EXERCISE GOAL >> Output every entry exactly as written, but omit the pictures.

(Content revision data)
══════
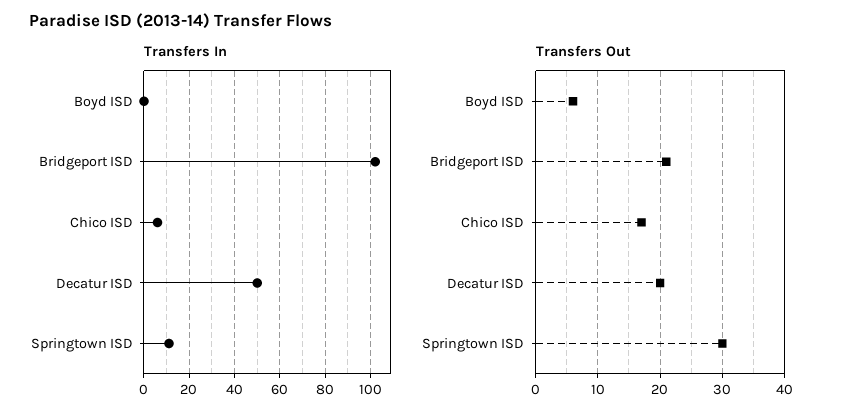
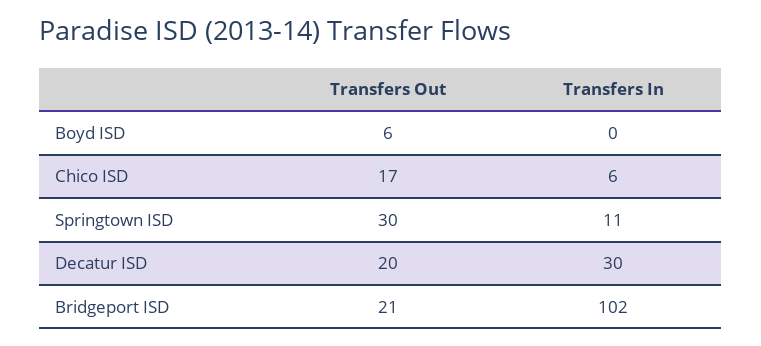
Transfers In, Decatur ISD: 50 -> 30

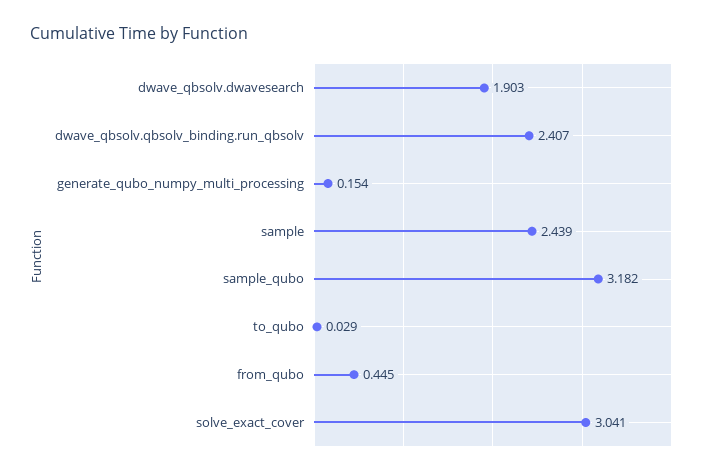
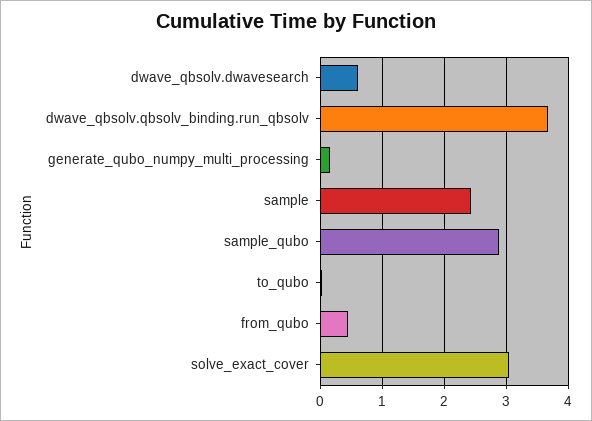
dwave_qbsolv.dwavesearch: 1.903 -> 0.6
dwave_qbsolv.qbsolv_binding.run_qbsolv: 2.407 -> 3.7
sample_qubo: 3.182 -> 2.9

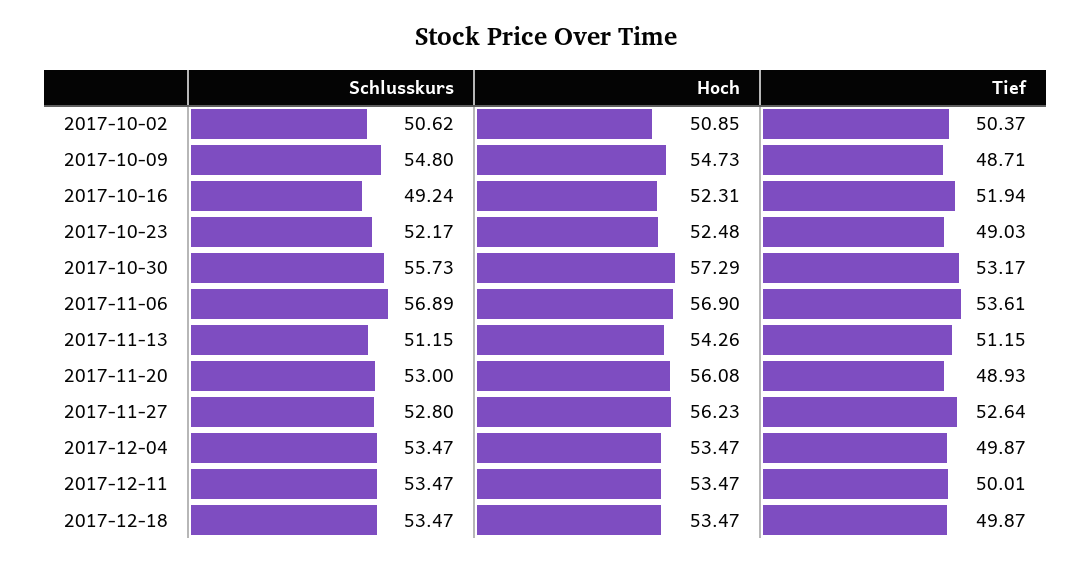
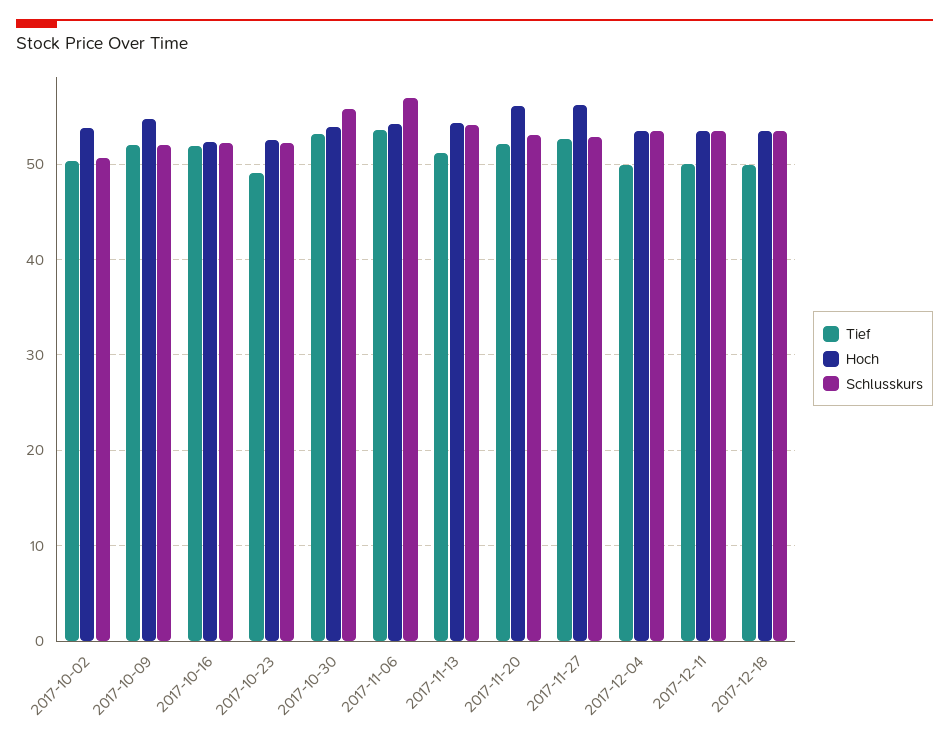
Hoch, 2017-10-02: 50.85 -> 54
Schlusskurs, 2017-10-09: 54.8 -> 52
Tief, 2017-10-09: 48.71 -> 52
Schlusskurs, 2017-10-16: 49.24 -> 52
Hoch, 2017-10-30: 57.29 -> 54
Hoch, 2017-11-06: 56.9 -> 54
Schlusskurs, 2017-11-13: 51.15 -> 54
Tief, 2017-11-20: 48.93 -> 52

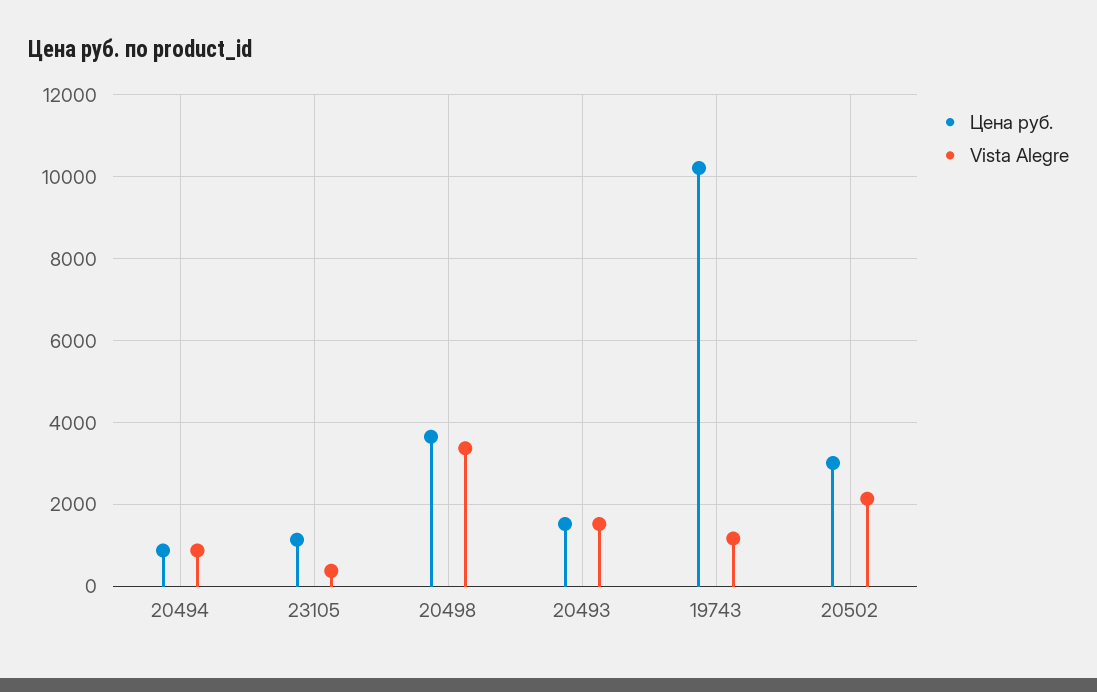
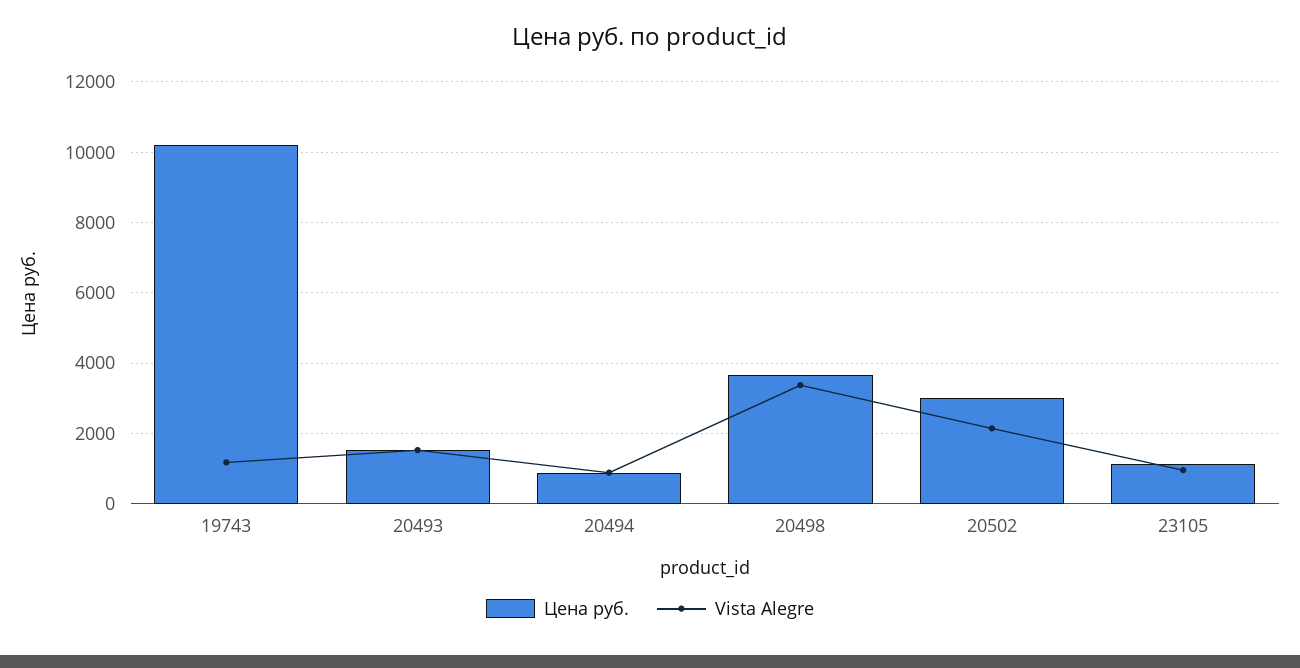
Vista Alegre, 23105: 400 -> 1000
══════
RESULT OF THE EXERCISE >>
Transfers In, Decatur ISD: 50 -> 30

dwave_qbsolv.dwavesearch: 1.903 -> 0.6
dwave_qbsolv.qbsolv_binding.run_qbsolv: 2.407 -> 3.7
sample_qubo: 3.182 -> 2.9

Hoch, 2017-10-02: 50.85 -> 54
Schlusskurs, 2017-10-09: 54.8 -> 52
Tief, 2017-10-09: 48.71 -> 52
Schlusskurs, 2017-10-16: 49.24 -> 52
Hoch, 2017-10-30: 57.29 -> 54
Hoch, 2017-11-06: 56.9 -> 54
Schlusskurs, 2017-11-13: 51.15 -> 54
Tief, 2017-11-20: 48.93 -> 52

Vista Alegre, 23105: 400 -> 1000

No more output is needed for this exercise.